Linear algebra - best approximation

1. Aug 3, 2009

twotaileddemon

Hi... I have a quick question. I'm given V = ([0,1], <f,g> = interval from 0 to 1 of f(x)g(x)dx, S = {1, 2x-1}, W = lin(s), and P exists in W.

I was determining the best approximation (P) to a function (F). F was some polynomial (3x + 5) and when I did the work I got P to be the same polynomial. (I used projections of both parts of S with F and added them)

The distance between them, d(F,P) was obviously 0, but I was wondering why this was true? I mean.. why it HAD to be true even before I computed P.

Is it because W and F were polynomials of the same degree and p exists in W? Thanks for your help.
Any elaboration is great :) I just want to understand why certain functions already have the best approximation to what is given.

2. Aug 4, 2009

Staff: Mentor

What you've written here is not at all clear. It would help me understand what you're trying to do if you can answer the following questions.

1. What do you mean that V = [0, 1]? Is this just the interval 0 <= x <= 1? If so, why is it named?
2. <f, g> is not an interval; it is an integral, namely $$\int_0^1 f(x)g(x)dx$$
3. What is S? It appears to be a basis with two functions in it.
4. What is W? You show it as equal to lin(s).
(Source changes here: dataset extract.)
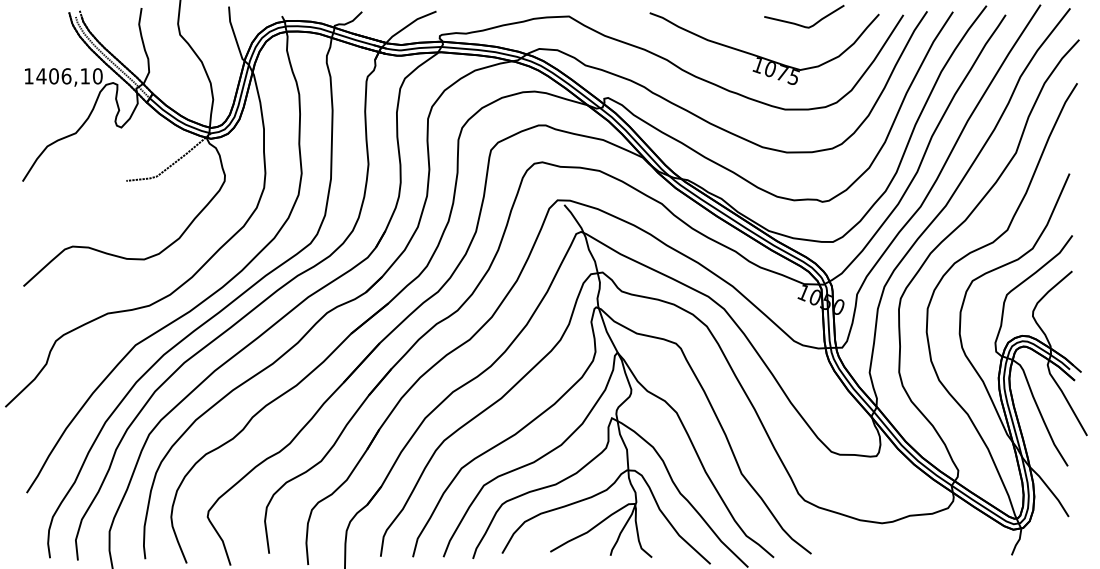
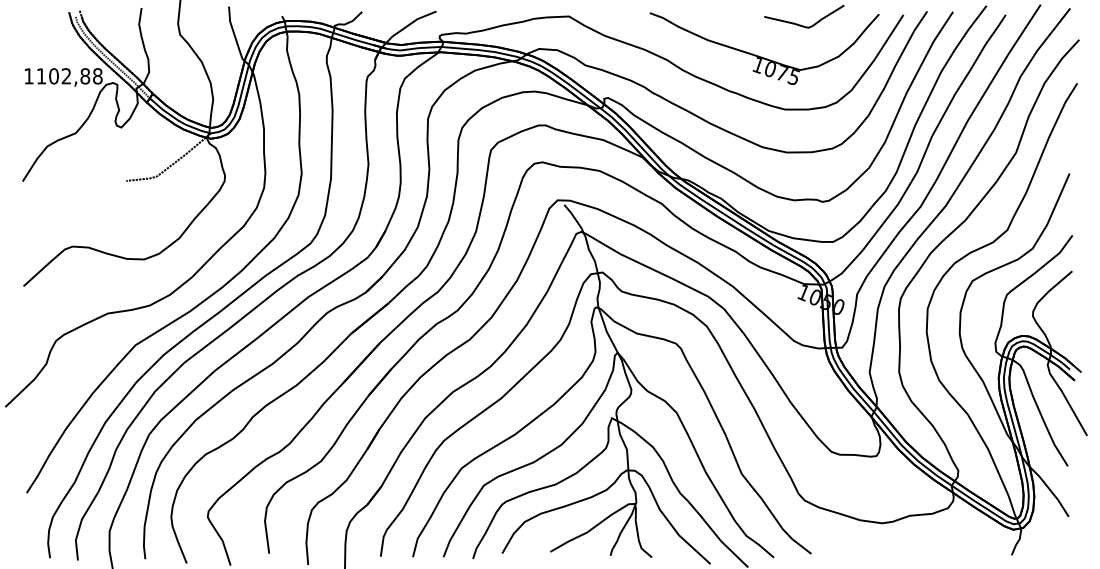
text at (69, 76): 1406,10 -> 1102,88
Do you mean that W is the set of all linear combinations of the vectors in S (not s)? It would be helpful if you said that.
5. How did you calculate the distance from one function to another? I'm guessing that you should be using the inner product you are given.

If an arbitrary function f is in W (that is, f is a linear combination of the functions in S), then I think that an approximation using the functions in W will be exact. If, on the other hand, f is not in W (for example, f(x) = x2), then an approximation will be just that, an approximation.